Anonymous   |     |   Comment #39
Stay away from capital one! I opened an online account last wednesday and resferred the money from another bank to capital one the same day. It's Monday now and the money is still not there. Called them couple times, everyday they are saying the money will be posted the next day. RIPOFF! TOTALLY!
ddmerino (anonymous)   |     |   Comment #40
Another sad story with CapitalOne OnLine Savings,  since I first put on a review regarding ACH transfer.  Anyway just as an update, the ACH transfer took 10 business days.   In view of the bad ACH experience I changed my original plan of moving all my savings from other accounts to CapitalOne.  Anyway, I decided to give CapitalOne another chance to prove themselves and just let the money I have moved so far sit for sometime at least to get some interest.  Well, interest day came, and what do you know, another anomalous trick was up their sleeve.  CapitalOne withheld withholding taxes without authorization.  If you read the IRS rules on withholding taxes for interest none of it applied to my account (http://www.irs.gov/taxtopics/tc307.html).  They have this explanation that I did not send a signature card from a welcome package they sent which I never received.  It seems that they make up all these silly rules.  I found out that it was not just me but it seems to be a practice done by CapitalOne.  Just google complaints about CapitalOne and you will see lots of complaints regarding withholding taxes.  CapitalOne uses this trick so that the principal amount in your account that will be used to compute the compound interest is down.  So in effect, the .05% advantage and the bonus that they advertise is really not an advantage at all.  So, as an advise, the 1.35% interest and bonus that CapitalOne advertises is not really a good deal.  Keep away from CapitalOne as they have so many tricks.  Just google the reviews about them and you will get tons of complaints.  I have since moved most of the money I have out of CapitalOne and hope that people wise up and not get sucked by the 1.35% and bonus rate that CapitalOne advertises all over the web.

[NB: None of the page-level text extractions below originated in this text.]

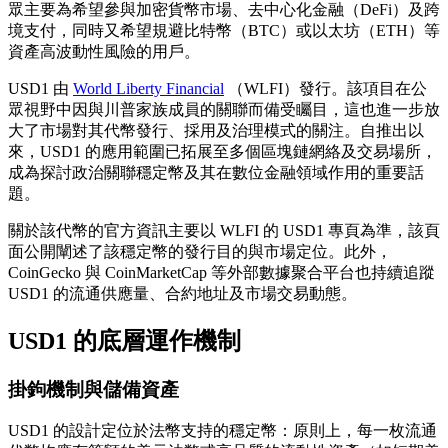
眾主要為希望參與加密貨幣市場、去中心化金融（DeFi）及跨
境支付，同時又希望規避比特幣（BTC）或以太坊（ETH）等
資產高波動性風險的用戶。
USD1 由
World Liberty Financial
（WLFI）發行。該項目在公
眾視野中因與川普家族成員的關聯而備受矚目，這也進一步放
大了市場對其代幣發行、採用及治理模式的關注。自推出以
來，USD1 的應用範圍已拓展至多個區塊鏈網絡及交易場所，
成為探討政治關聯穩定幣及其在數位金融領域作用的重要話
題。
關於該代幣的官方資訊主要以 WLFI 的 USD1 專頁為準，該頁
面公開闡述了該穩定幣的發行目的與市場定位。此外，
CoinGecko 與 CoinMarketCap 等外部數據聚合平台也持續追蹤
USD1 的流通供應量、合約地址及市場交易動態。
USD1 的底層運作機制
掛鉤機制與儲備資產
USD1 的設計定位於法幣支持的穩定幣：原則上，每一枚流通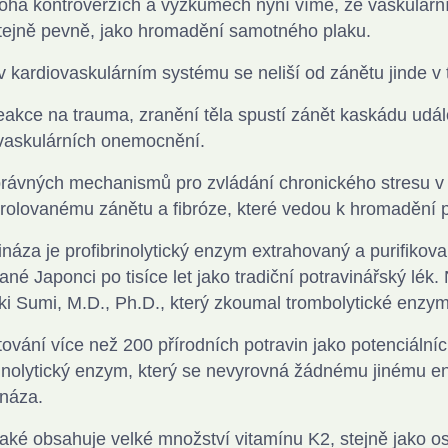
ha kontroverzích a výzkumech nyní víme, že vaskulární 
tejně pevně, jako hromadění samotného plaku.
v kardiovaskulárním systému se neliší od zánětu jinde v 
eakce na trauma, zranění těla spustí zánět kaskádu událo
vaskulárních onemocnění.
rávných mechanismů pro zvládání chronického stresu v tě
rolovanému zánětu a fibróze, které vedou k hromadění 
ináza je profibrinolytický enzym extrahovaný a purifikov
ané Japonci po tisíce let jako tradiční potravinářský lék.
ki Sumi, M.D., Ph.D., který zkoumal trombolytické enzy
tování více než 200 přírodních potravin jako potenciálních
rinolytický enzym, který se nevyrovná žádnému jinému
ináza.
také obsahuje velké množství vitamínu K2, stejně jako 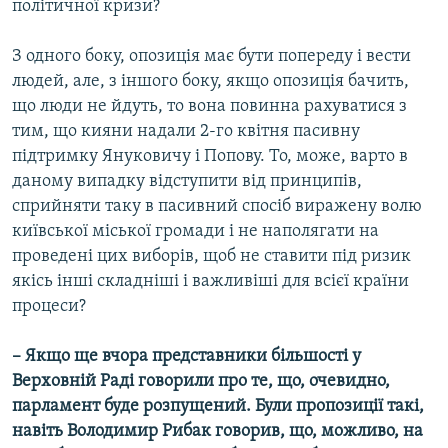
політичної кризи?
З одного боку, опозиція має бути попереду і вести
людей, але, з іншого боку, якщо опозиція бачить,
що люди не йдуть, то вона повинна рахуватися з
тим, що кияни надали 2-го квітня пасивну
підтримку Януковичу і Попову. То, може, варто в
даному випадку відступити від принципів,
сприйняти таку в пасивний спосіб виражену волю
київської міської громади і не наполягати на
проведені цих виборів, щоб не ставити під ризик
якісь інші складніші і важливіші для всієї країни
процеси?
– Якщо ще вчора представники більшості у
Верховній Раді говорили про те, що, очевидно,
парламент буде розпущений. Були пропозиції такі,
навіть Володимир Рибак говорив, що, можливо, на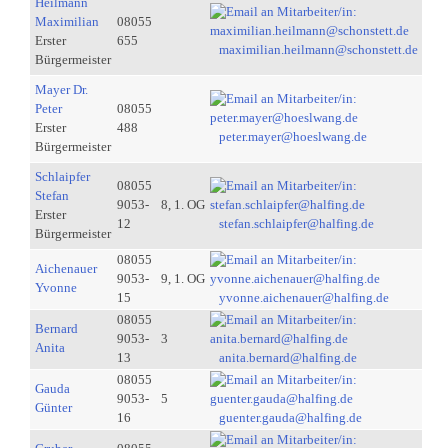
Heilmann
Maximilian
08055
Erster
655
maximilian.heilmann@schonstett.de
Bürgermeister
Mayer Dr.
Peter
08055
Erster
488
peter.mayer@hoeslwang.de
Bürgermeister
Schlaipfer
08055
Stefan
9053-
8, 1. OG
Erster
12
stefan.schlaipfer@halfing.de
Bürgermeister
08055
Aichenauer
9053-
9, 1. OG
Yvonne
15
yvonne.aichenauer@halfing.de
08055
Bernard
9053-
3
Anita
13
anita.bernard@halfing.de
08055
Gauda
9053-
5
Günter
16
guenter.gauda@halfing.de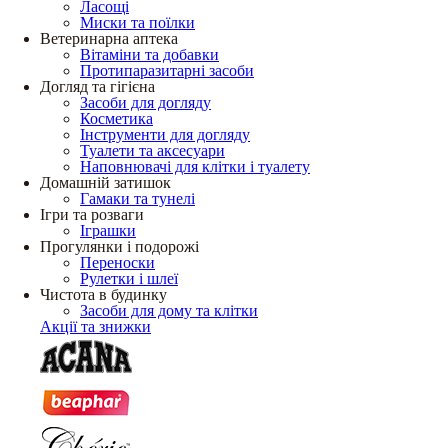
Ласощі
Миски та поїлки
Ветеринарна аптека
Вітаміни та добавки
Протипаразитарні засоби
Догляд та гігієна
Засоби для догляду
Косметика
Інструменти для догляду
Туалети та аксесуари
Наповнювачі для клітки і туалету
Домашній затишок
Гамаки та тунелі
Ігри та розваги
Іграшки
Прогулянки і подорожі
Переноски
Рулетки і шлеї
Чистота в будинку
Засоби для дому та клітки
Акції та знижки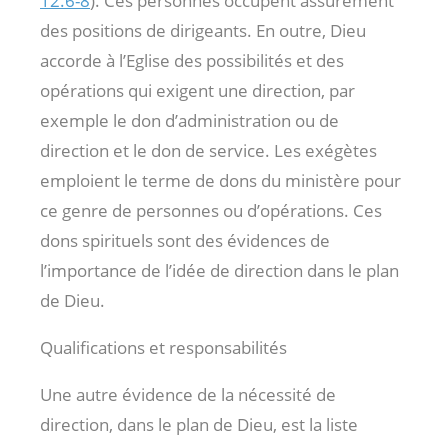
12.6-8
). Ces personnes occupent assurément
des positions de dirigeants. En outre, Dieu
accorde à l’Eglise des possibilités et des
opérations qui exigent une direction, par
exemple le don d’administration ou de
direction et le don de service. Les exégètes
emploient le terme de dons du ministère pour
ce genre de personnes ou d’opérations. Ces
dons spirituels sont des évidences de
l’importance de l’idée de direction dans le plan
de Dieu.
Qualifications et responsabilités
Une autre évidence de la nécessité de
direction, dans le plan de Dieu, est la liste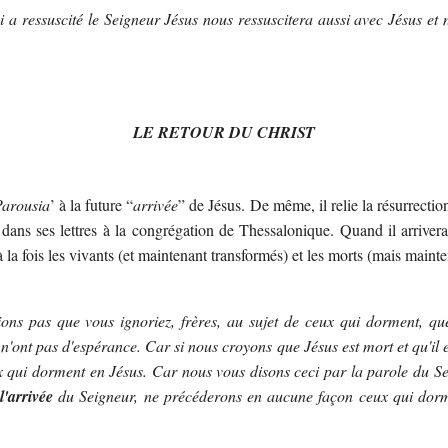
i a ressuscité le Seigneur Jésus nous ressuscitera aussi avec Jésus et
LE RETOUR DU CHRIST
arousia
’ à la future “
arrivée
” de Jésus. De même, il relie la résurrectio
dans ses lettres à la congrégation de Thessalonique. Quand il arrivera
à la fois les vivants (et maintenant transformés) et les morts (mais mainte
ns pas que vous ignoriez, frères, au sujet de ceux qui dorment, que
n'ont pas d'espérance. Car si nous croyons que Jésus est mort et qu'il 
 qui dorment en Jésus. Car nous vous disons ceci par la parole du Sei
l'arrivée
du Seigneur, ne précéderons en aucune façon ceux qui dor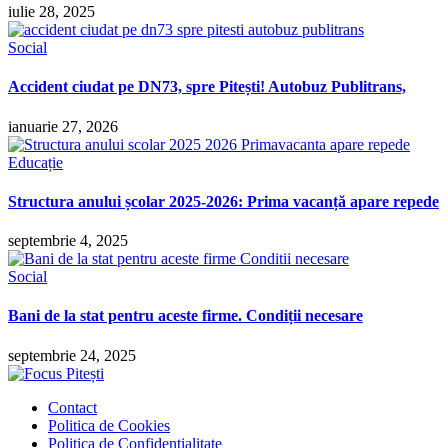
iulie 28, 2025
Social
Accident ciudat pe DN73, spre Pitești! Autobuz Publitrans,
ianuarie 27, 2026
Educație
Structura anului școlar 2025-2026: Prima vacanță apare repede
septembrie 4, 2025
Social
Bani de la stat pentru aceste firme. Condiții necesare
septembrie 24, 2025
Contact
Politica de Cookies
Politica de Confidențialitate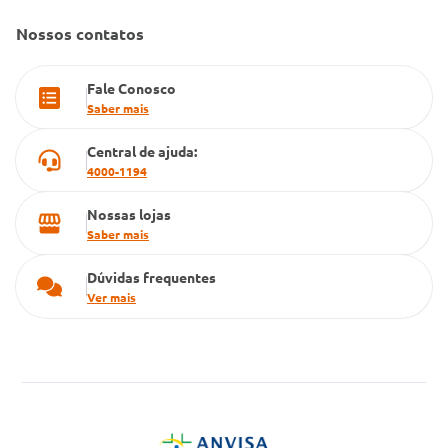
Farmacia popular
Nossos contatos
PBM
Fale Conosco
Cartão Grupo Conde
Saber mais
Televendas
Central de ajuda:
4000-1194
Nossas lojas
Saber mais
Dúvidas frequentes
Ver mais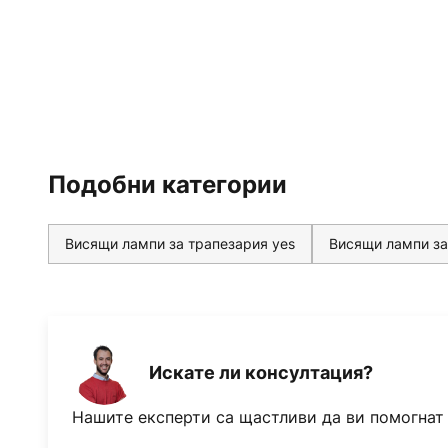
Подобни категории
Висящи лампи за трапезария yes
Висящи лампи за
Искате ли консултация?
Нашите експерти са щастливи да ви помогнат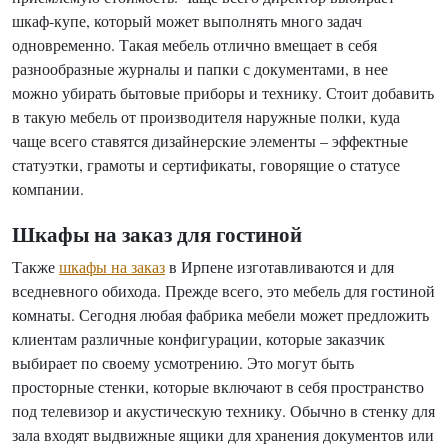
шкаф-купе, который может выполнять много задач
одновременно. Такая мебель отлично вмещает в себя
разнообразные журналы и папки с документами, в нее
можно убирать бытовые приборы и технику. Стоит добавить
в такую мебель от производителя наружные полки, куда
чаще всего ставятся дизайнерские элементы – эффектные
статуэтки, грамоты и сертификаты, говорящие о статусе
компании.
Шкафы на заказ для гостиной
Также
шкафы на заказ
в Ирпене изготавливаются и для
вседневного обихода. Прежде всего, это мебель для гостиной
комнаты. Сегодня любая фабрика мебели может предложить
клиентам различные конфигурации, которые заказчик
выбирает по своему усмотрению. Это могут быть
просторные стенки, которые включают в себя пространство
под телевизор и акустическую технику. Обычно в стенку для
зала входят выдвижные ящики для хранения документов или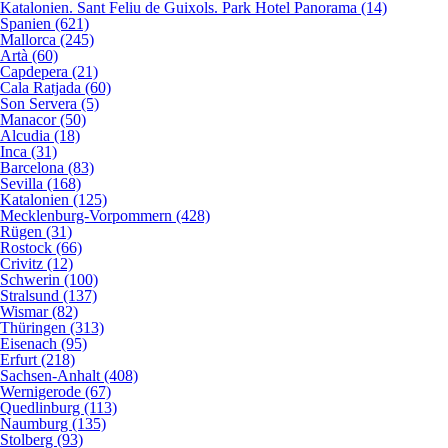
Katalonien. Sant Feliu de Guixols. Park Hotel Panorama (14)
Spanien (621)
Mallorca (245)
Artà (60)
Capdepera (21)
Cala Ratjada (60)
Son Servera (5)
Manacor (50)
Alcudia (18)
Inca (31)
Barcelona (83)
Sevilla (168)
Katalonien (125)
Mecklenburg-Vorpommern (428)
Rügen (31)
Rostock (66)
Crivitz (12)
Schwerin (100)
Stralsund (137)
Wismar (82)
Thüringen (313)
Eisenach (95)
Erfurt (218)
Sachsen-Anhalt (408)
Wernigerode (67)
Quedlinburg (113)
Naumburg (135)
Stolberg (93)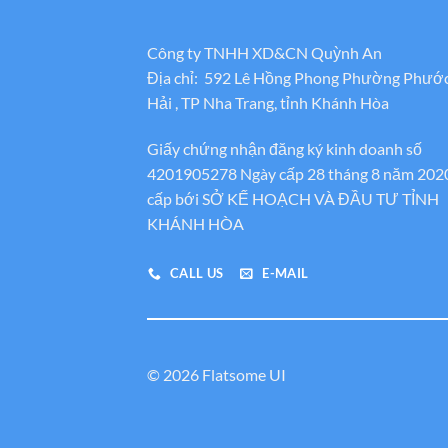
Công ty TNHH XD&CN Quỳnh An
Địa chỉ: 592 Lê Hồng Phong Phường Phướ
Hải , TP Nha Trang, tỉnh Khánh Hòa
Giấy chứng nhận đăng ký kinh doanh số
4201905278 Ngày cấp 28 tháng 8 năm 202
cấp bới SỞ KẾ HOẠCH VÀ ĐẦU TƯ TỈNH
KHÁNH HÒA
CALL US
E-MAIL
© 2026 Flatsome UI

bntxn13 (anonymous)   |     |   Comment #41
There is no way you can make transfer on line from your Regular Savings to your Checking Account in Capital One On Line Banking.

I dont know why.
CAPITALONESUCKS (anonymous)   |     |   Comment #42
Do not set up a POD account with Capital One.  They refuse to honor the POD other than by their own rules with violate the terms of the POD.  THey are a pain to deal with and refuse to put anything in writing.